Examination of the right propeller revealed both blades were near the feather position and the internal pitch change mechanism was intact. One blade exhibited chordwise static scoring on the blade face at the tip, while the other blade exhibited slight aft bending, consistent with the propeller not developing power at the time of impact. There was no evidence of preimpact failure or malfunction of the right propeller.
Examination of the right propeller governor revealed it rotated freely. The screen was clean. Some non-ferrous particles flowed from oil in the pump during hand rotation of it. The position of the control head was not documented because of separation of the engine from the airframe. There was no evidence of preimpact failure or malfunction of the right propeller governor. MEDICAL AND PATHOLOGICAL INFORMATIONAn autopsy of the pilot was performed by the North Carolina Office of the Chief Medical Examiner. According to the autopsy report, the cause of death was blunt force injuries and the manner of death was accident. Other than moderate atherosclerosis in his left anterior descending coronary artery, no significant natural disease was identified by the medical examiner.

[Saved entries]
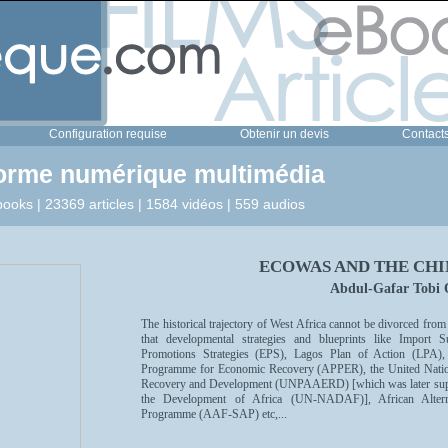
Configuration requise
Obtenir un devis
Contact
forme numérique multimédia
ooks | 23369 articles | 1584 vidéos | 559 audios
ECOWAS AND THE CHI
Abdul-Gafar Tobi 
The historical trajectory of West Africa cannot be divorced from 
that developmental strategies and blueprints like Import Su
Promotions Strategies (EPS), Lagos Plan of Action (LPA), 
Programme for Economic Recovery (APPER), the United Natio
Recovery and Development (UNPAAERD) [which was later supe
the Development of Africa (UN-NADAF)], African Altern
Programme (AAF-SAP) etc,...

(Activity 1) Give every statement the accident report passage makes about the right propeller governor.
(Activity 2)
Check each statement against the accident report passage and answer yes or no, quoting the words of the passage that decide it.
(a) Both blades of the right propeller were found near the feather position.
(b) A county coroner performed the pilot's autopsy.
(c) The autopsy report gives heart disease as the cause of death.
(Activity 3) Proceed with the accident report passage, starting right after its last sentence.

(Your response 1)
- It rotated freely.
- The screen was clean.
- Some non-ferrous particles flowed from oil in the pump during hand rotation of it.
- The position of the control head was not documented because the engine separated from the airframe.
- There was no evidence of preimpact failure or malfunction of the right propeller governor.

(Your response 2)
(a) Yes: "both blades were near the feather position"
(b) No: "performed by the North Carolina Office of the Chief Medical Examiner"
(c) No: "the cause of death was blunt force injuries"

(Your response 3)
Toxicology testing performed by the FAA Forensic Sciences Laboratory detected the central nervous stimulant methylphenidate in the pilot’s urine at 51 nanograms per milliliter (ng/mL); methylphenidate was also detected but not quantified in his cavity blood. The non-impairing pain and fever reducer medication acetaminophen (commonly marketed as Tylenol) was also detected in the pilot’s cavity blood and urine. Toxicology testing performed by the medical examiner did not detect ethanol in the pilot’s pleural cavity blood.
Methylphenidate, commonly marketed as Ritalin or Concerta, is indicated for the treatment of attention deficit hyperactivity disorder (ADHD) and for the sleep disorder narcolepsy. Methylphenidate is a controlled substance and has a high potential for abuse; side effects can include psychotic or manic symptoms. Methylphenidate’s therapeutic range is 10 to 60 ng/mL and it has a half-life of 2 to 7 hours.
ADHD, formerly called attention deficit disorder (ADD), is a mental health disorder that features inattention, impulsivity, and hyperactivity. It is also associated with impairments in motor inhibition, reaction time, visual-motor coordination, decision-making, and rule-governed behavior. In the inattention type, the person may be disorganized, easily distracted, and have difficulty sustaining focus. Adolescents and young adults with ADHD are 2 to 4 times more likely to have been the driver in a motor vehicle accident than peers without the illness. Results of a recent systematic review indicate that the use of therapeutic levels of stimulants to treat ADHD did not worsen driving performance and generally improved driving performance in ADHD patients. For FAA medical certification, the airman needs to have a neuropsychological evaluation after stopping medications three months before testing. The FAA does not allow the use of methylphenidate for medical certification. After reviewing the medical records, the FAA may deny or grant an unrestricted or special issuance medical certificate.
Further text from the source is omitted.